Today’s analysis is going to be different than the other ones. We usually discuss what happened on a given day, week, or month and we elaborate on what it changed and what it didn’t change in case of the outlook for gold, silver, and mining stocks. But not today. Today, we are going to focus on what didn’t happen. At the first sight, it seems that this means that there was no new signal. That’s not the case. The three important “nothings” that we will discuss in today’s article have important implications for the following days. That is if one knows where to look.
Let’s start with the first chart (charts courtesy of http://stockcharts.com).
Nothing Changed in the Gold: Silver Ratio
The gold to silver ratio broke above the 2003, 2008, and 2016 highs and it didn’t move back below them. In this case, “nothing” means that the breakout is being verified and with each passing day when the ratio is above the previous highs, the continuation of the rally becomes more and more probable.

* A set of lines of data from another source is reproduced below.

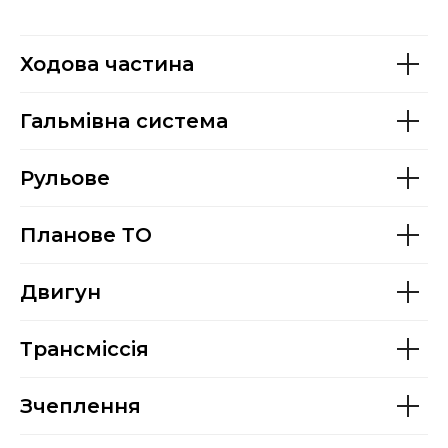
Ходова частина
Гальмівна система
Рульове
Планове ТО
Двигун
Трансміссія
Зчеплення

Moreover, since the rallies in the ratio tend to be sharp, it means that we can expect the continuation of the move that’s very visible. This most likely means a big decline in silver.
No Changes in Silver
And by saying “no changes”, we mean practically no changes in terms of the daily closing prices. Silver moves back and forth on an intraday basis, but ultimately it still ends the session at about $14.15 – $14.20. At least that’s what we saw in the last 5 sessions.
That’s interesting because this decline (and many other declines) are characterized by periods of very high volatility that are followed by periods of very low volatility and then the cycle repeats, with no “average volatility” weeks. The pauses that we saw previously took place in early July, late July and early August and then in late August (ok, in case of the latter the volatility was higher than previously).